Dataset items

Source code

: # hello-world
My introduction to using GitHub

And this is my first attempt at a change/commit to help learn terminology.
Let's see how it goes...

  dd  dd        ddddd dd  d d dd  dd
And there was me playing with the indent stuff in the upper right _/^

> WHAT THE TASK ASKS
Could I ask you to return the records exactly and in full?

> RESPONSE FOR THIS EXERCISE
Source code

: # hello-world
My introduction to using GitHub

And this is my first attempt at a change/commit to help learn terminology.
Let's see how it goes...

  dd  dd        ddddd dd  d d dd  dd
And there was me playing with the indent stuff in the upper right _/^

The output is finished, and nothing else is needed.